Dive Brief:
- Publix Executive Chairman Todd Jones plans to retire on May 31, the supermarket chain announced Monday.
- Jones will remain with the Florida-based retailer as chairman of its board of directors.
- Publix announced Jones’ retirement a few days after reporting that its sales growth has lost momentum and its net earnings have declined.
Dive Insight:
Jones is preparing to leave his position as executive chairman of Publix after serving in various roles over a 46-year career with the company that began in 1980, when he became a front-service clerk at a store in New Smyrna Beach, Florida.
He was named president of Publix in 2008, ascended to the position of CEO and president in 2016, and became executive chairman in 2024. Kevin Murphy replaced Jones in the chief executive role at the beginning of 2024.
“In addition to being an outstanding operator and mentor, Todd has led with integrity and a deep commitment to our mission that will have lasting impact. We are grateful he will continue to provide leadership to Publix as our chairman,” Publix CEO Kevin Murphy said in a statement.
Publix, which runs over 1,400 stores in eight states, has steadily added locations in recent years. The company announced last month that it signed leases for three new stores in Kentucky.
On Friday, Publix reported that its sales for the first quarter of 2026 were up 2% compared with the same period a year ago, to $16.1 billion. By comparison, sales were up by more than 5% year over year during the first quarter of 2025 and rose almost 3% in the fourth quarter of last year.

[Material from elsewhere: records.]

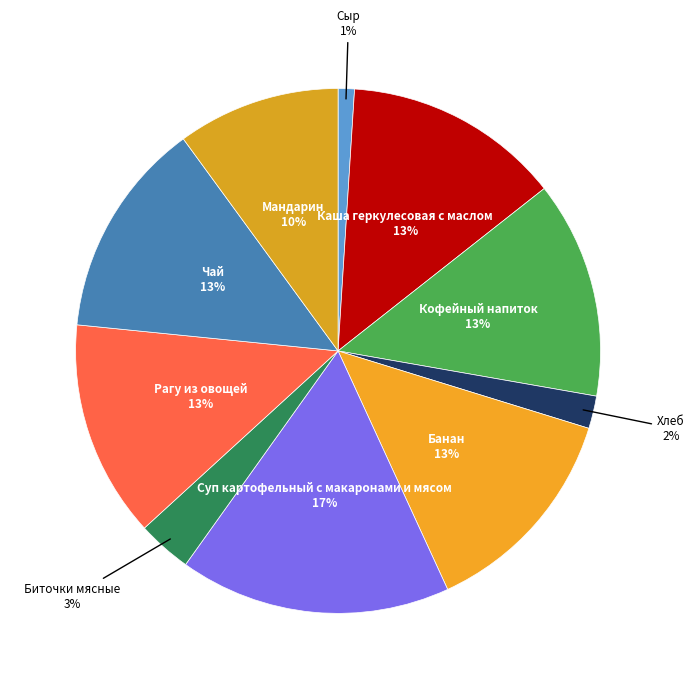

To the nearest percent, what portion does Биточки мясные represent?

3%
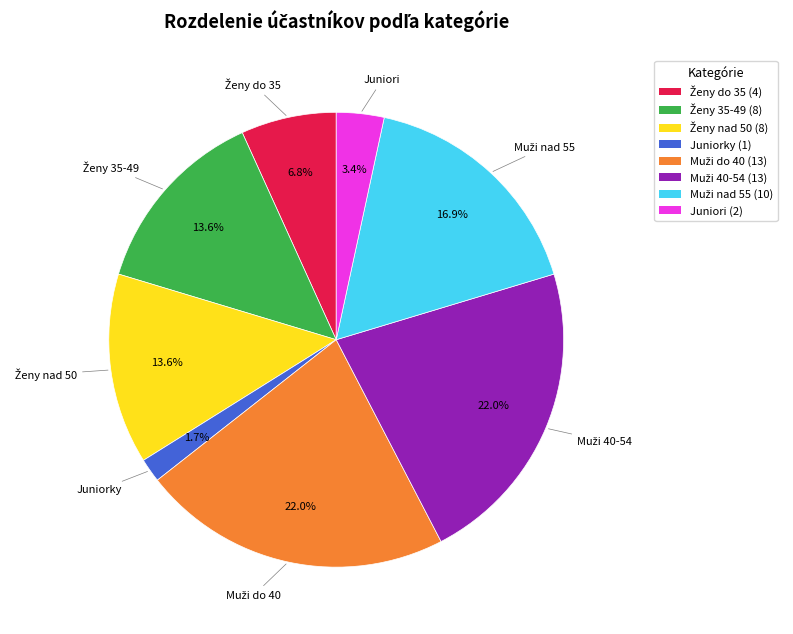

How many segments does this pie chart have?

8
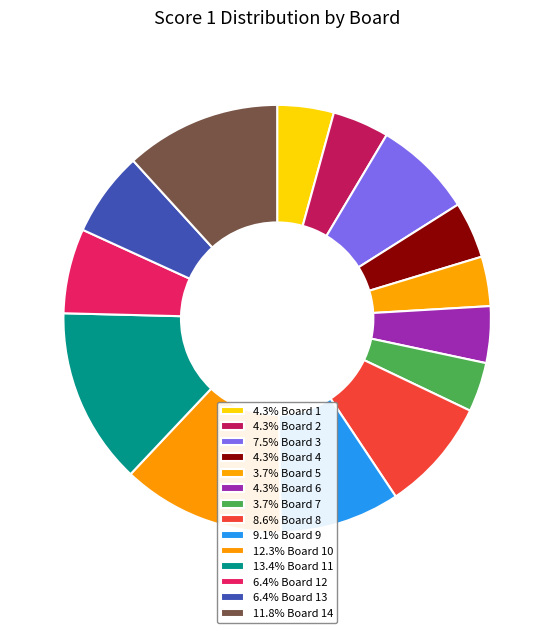

How many segments does this pie chart have?

14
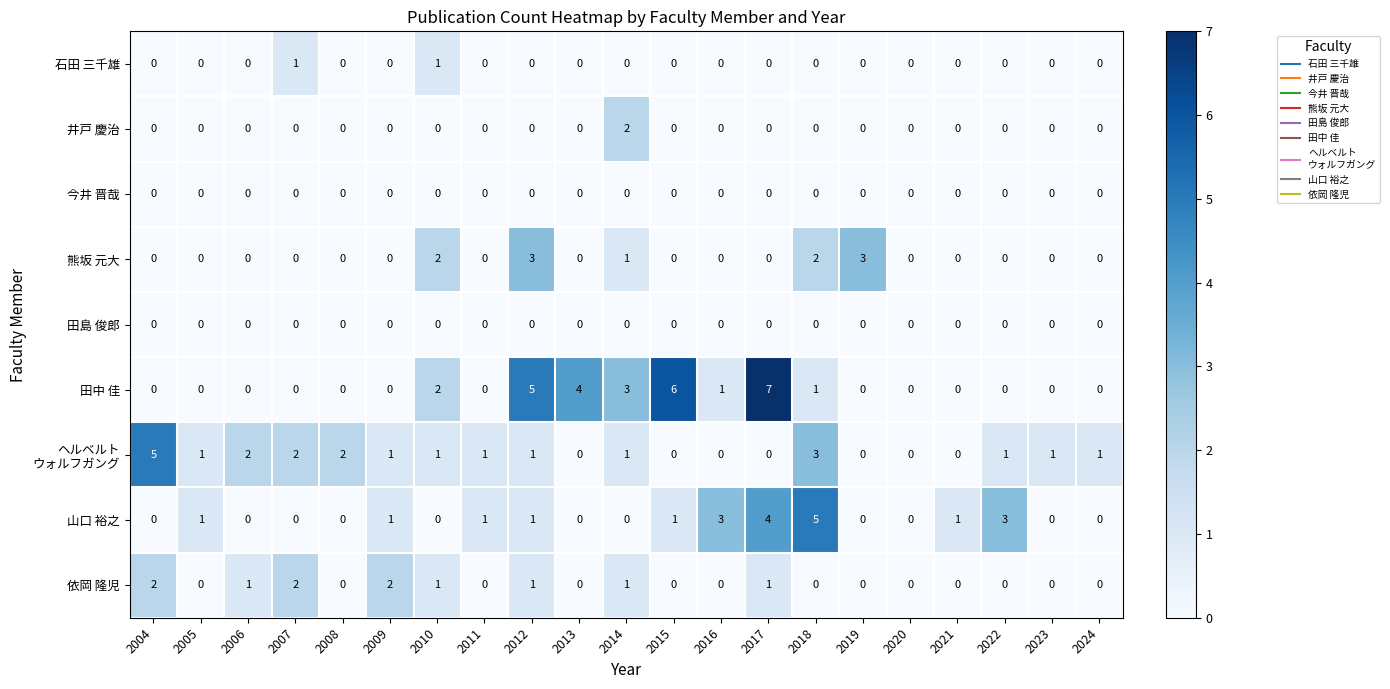

What is the total value across all series at 2012?

11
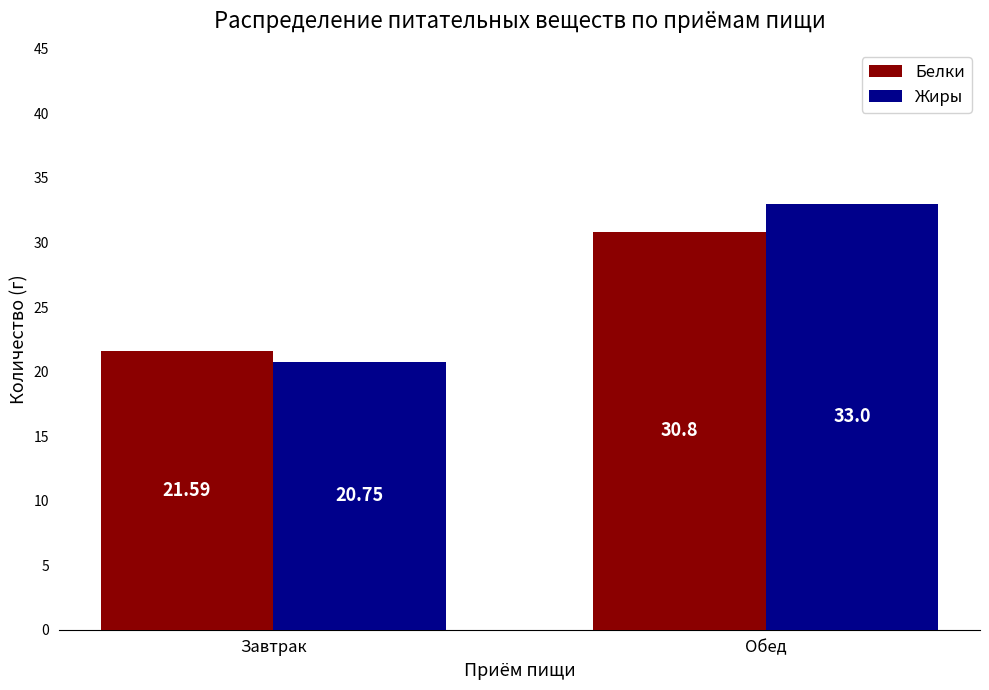

True or false: Белки has a value of 41.3 at Обед.

False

The retailer attributed the slowdown in its quarterly sales growth to recent changes in how the federal government pays for certain drug prices. Albertsons also recently reported that its sales were adversely affected by those changes, which stem from the Inflation Reduction Act, a law that permits the government to negotiate prescription drug prices.
Publix also said Friday that its net earnings for the first quarter fell more than 20% year over year, to just under $800 million. Excluding the effect of net unrealized losses on equity securities in 2026 and 2025, net earnings in Q1 would have declined only 3% and come in at $1.1 billion.
Still, Publix increased its stock price by about 4% as of May 1, to $20.45 per share. Publix’s stock is not publicly traded, and only employees and members of the board of directors can buy shares in the company.